10 de agosto de 2007

"Una unidad funcional"

(Publicado en la revista No-retornable)

Los estantes vacíos (Entropía, 2006)
de Ignacio Molina

por Sol Echevarría

Los estantes vacíos es un libro compuesto por quince relatos que funcionan como quince piezas de un rompecabezas. Si bien la tapa anticipa que es una compilación de cuentos, lo cierto es que existe una marcada continuidad entre ellos. El cruce de personajes, de historias y de lugares es tal que hasta podría pensarse que se trata de una novela. Cada cuento está compuesto por diferentes fragmentos y, a la vez, cada cuento es un fragmento del libro, como si todo fuera una unidad funcional. Una unidad, por supuesto, despedazada e incompleta, que se puede leer de atrás para adelante o saltando en forma desordenada.

El cruce entre un cuento y otro está dado por los vínculos que se generan entre los personajes a causa de su deambular por la ciudad. A menudo sus vidas apenas se rozan por un instante y luego prosiguen cada una por su camino. El azar cotidiano influye en estos pequeños intercambios que hacen que la mirada del narrador zigzaguee entre distintas historias. Así, sigue los pasos de un chico que va a comprar algo al kiosco y, zás! luego vemos al chico alejarse a través de los ojos del kiosquero, quien se convierte inmediatamente en el foco del relato. En este vaivén narrativo predomina un interés fugaz y algo caprichoso gracias al cual el relato diverge constantemente.

Este desplazamiento de perspectivas produce una visión panorámica fragmentada. Una vuelta al día en ochenta mundos donde cada personaje tiene una óptica determinada y una historia particular, aunque ésta permanezca apenas esbozada. El resultado es un rompecabezas imposible, ya que nunca se puede reponer la totalidad de las historias que se narran. Hay elipsis, piezas sueltas y repeticiones. Queda una mirada desecha, similar a la que se obtiene al observar a través de un calidoscopio.

Se produce un texto espiralado en donde las historias se entrecruzan.
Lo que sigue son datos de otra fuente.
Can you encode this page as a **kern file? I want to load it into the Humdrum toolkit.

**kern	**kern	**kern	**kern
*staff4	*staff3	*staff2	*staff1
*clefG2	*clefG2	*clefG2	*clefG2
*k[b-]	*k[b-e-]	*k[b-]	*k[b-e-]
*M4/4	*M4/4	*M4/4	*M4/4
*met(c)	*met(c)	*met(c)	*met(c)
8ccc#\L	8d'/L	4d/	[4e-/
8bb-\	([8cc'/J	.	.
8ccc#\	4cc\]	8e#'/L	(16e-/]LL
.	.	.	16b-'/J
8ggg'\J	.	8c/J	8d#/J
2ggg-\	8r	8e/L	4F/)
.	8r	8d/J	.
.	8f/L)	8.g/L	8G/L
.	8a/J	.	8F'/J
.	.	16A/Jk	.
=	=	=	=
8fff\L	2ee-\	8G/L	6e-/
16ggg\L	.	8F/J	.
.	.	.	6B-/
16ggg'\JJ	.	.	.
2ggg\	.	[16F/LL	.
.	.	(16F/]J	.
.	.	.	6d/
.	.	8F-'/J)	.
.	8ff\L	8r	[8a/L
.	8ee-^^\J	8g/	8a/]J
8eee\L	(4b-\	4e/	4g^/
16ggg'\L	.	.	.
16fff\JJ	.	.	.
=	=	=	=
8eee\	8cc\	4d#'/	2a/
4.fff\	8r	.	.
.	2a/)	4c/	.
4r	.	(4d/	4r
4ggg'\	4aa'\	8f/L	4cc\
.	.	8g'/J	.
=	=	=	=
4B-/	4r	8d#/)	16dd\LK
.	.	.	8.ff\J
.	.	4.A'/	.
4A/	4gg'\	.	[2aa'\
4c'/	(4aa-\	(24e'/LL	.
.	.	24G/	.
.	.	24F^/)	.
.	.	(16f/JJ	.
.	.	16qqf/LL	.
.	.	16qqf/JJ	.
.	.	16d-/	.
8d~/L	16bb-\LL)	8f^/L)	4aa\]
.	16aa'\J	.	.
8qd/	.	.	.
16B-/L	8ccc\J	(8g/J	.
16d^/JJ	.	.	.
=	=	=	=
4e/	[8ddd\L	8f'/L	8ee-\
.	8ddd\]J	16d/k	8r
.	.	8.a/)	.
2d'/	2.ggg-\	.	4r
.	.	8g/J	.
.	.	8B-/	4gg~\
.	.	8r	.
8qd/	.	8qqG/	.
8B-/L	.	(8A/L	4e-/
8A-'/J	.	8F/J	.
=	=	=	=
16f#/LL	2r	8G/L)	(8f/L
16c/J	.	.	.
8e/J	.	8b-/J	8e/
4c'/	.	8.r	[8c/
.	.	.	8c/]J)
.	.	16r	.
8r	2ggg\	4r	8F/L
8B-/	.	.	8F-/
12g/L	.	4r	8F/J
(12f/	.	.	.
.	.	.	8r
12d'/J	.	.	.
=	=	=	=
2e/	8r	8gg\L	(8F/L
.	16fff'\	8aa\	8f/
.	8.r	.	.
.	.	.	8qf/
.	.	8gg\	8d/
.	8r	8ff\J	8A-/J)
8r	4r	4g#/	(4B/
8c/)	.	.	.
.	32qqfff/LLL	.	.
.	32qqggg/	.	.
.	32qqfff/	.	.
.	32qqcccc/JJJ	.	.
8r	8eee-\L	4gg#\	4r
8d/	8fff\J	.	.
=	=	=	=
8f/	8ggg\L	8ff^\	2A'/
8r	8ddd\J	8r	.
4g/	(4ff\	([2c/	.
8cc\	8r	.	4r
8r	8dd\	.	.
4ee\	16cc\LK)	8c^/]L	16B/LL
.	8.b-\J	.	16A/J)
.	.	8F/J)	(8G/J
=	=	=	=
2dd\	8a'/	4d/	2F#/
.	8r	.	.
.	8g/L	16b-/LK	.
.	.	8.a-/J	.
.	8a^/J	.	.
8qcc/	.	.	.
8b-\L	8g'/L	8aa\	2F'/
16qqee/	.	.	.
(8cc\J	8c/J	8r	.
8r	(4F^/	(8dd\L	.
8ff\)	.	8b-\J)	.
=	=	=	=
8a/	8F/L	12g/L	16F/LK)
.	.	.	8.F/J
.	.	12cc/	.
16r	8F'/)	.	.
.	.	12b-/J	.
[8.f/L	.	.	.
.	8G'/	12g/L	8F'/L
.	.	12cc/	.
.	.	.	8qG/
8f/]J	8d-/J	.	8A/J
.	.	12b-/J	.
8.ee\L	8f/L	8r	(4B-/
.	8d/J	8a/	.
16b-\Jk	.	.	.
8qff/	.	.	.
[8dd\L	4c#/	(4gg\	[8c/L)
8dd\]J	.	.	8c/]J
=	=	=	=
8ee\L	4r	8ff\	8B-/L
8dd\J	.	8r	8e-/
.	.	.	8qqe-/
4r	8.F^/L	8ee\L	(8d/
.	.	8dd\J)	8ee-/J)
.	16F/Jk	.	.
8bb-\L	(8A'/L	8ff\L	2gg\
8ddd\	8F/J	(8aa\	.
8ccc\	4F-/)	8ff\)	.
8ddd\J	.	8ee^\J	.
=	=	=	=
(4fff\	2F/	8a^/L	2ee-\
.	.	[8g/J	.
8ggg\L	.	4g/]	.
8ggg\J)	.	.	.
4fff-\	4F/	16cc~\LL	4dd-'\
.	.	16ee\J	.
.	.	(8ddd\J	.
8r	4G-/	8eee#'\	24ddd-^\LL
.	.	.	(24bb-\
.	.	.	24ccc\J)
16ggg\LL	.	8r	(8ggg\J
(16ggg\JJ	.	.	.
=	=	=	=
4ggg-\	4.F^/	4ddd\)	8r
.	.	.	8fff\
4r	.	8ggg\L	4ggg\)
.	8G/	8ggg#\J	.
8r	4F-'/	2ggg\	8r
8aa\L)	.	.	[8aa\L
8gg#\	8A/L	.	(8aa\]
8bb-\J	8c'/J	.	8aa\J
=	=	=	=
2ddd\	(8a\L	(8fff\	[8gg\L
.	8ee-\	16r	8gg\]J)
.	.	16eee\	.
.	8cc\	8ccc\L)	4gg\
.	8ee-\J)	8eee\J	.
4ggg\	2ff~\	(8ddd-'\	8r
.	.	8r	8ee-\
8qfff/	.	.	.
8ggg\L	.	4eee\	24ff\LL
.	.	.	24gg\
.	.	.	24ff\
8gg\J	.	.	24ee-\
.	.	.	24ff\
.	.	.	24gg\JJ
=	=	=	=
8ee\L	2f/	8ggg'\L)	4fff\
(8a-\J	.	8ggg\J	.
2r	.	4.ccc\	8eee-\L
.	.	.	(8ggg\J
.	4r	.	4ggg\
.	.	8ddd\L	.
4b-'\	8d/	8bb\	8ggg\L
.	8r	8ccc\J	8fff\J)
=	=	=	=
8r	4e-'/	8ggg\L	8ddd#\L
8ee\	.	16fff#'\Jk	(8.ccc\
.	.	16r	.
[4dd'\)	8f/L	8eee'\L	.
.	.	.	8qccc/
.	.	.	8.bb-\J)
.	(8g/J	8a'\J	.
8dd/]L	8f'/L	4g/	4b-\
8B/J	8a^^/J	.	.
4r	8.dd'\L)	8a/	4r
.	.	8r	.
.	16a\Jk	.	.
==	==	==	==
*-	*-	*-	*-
Los nombres de los personajes ya leídos resuenan en cada cuento como un eco, a veces difícil de restablecer. Vuelven a la memoria como un chispazo, como una resonancia de algo olvidado. La errancia de los personajes es la que estructura el relato. Estos nuevos flaneurs del segundo milenio recorren la geografía concreta y bien delimitada de Buenos Aires, sobre una calle o avenida en particular. Ese hincapié en el detalle cartográfico pareciera trazar una flecha que apunta a la realidad como su blanco principal.

Los personajes son, casi todos, veinteañeros que se hunden en siestas desordenadas, conversaciones triviales y se dedican a dar vueltas por la ciudad. Por momentos parecieran incluso no decidir sobre su destino. Hay cierta inercia en la manera que tienen de desplazarse por el mundo. Se entregan al azar como si fueran pequeños autómatas. Duermen, comen, conversan, deambulan y vuelven a sus casas. Están enmarcados en una cotidianidad de quehaceres domésticos y de acciones banales, apenas atravesada por conflictos que se disparan tanto a causa de la mirada de un mozo como por una tortuga encontrada en la calle.

(...)

(La reseña completa, clickeando acá)

2 comentarios:

Martín dijo...

Lo que no es raro es que me estén entrando demasiadas ganas de pispear los Estantes vacíos. Pero también se que una vez que lo lea, tendré que tirar por la borda cualquier proyecto de tipear algo con aires a lo Magnolia o Vidas Cruzadas (hago la unión en la cabeza, no se cuan acertada es) Abrazo grande Molina. Ando paseando mucho por aquí. Ah, copado muy ver los peces descartables aquí al lado!!!

Anónimo dijo...

Pispeá nomás, Martín, que no creo que tengas que tirar nada por la borda. Un abrazo.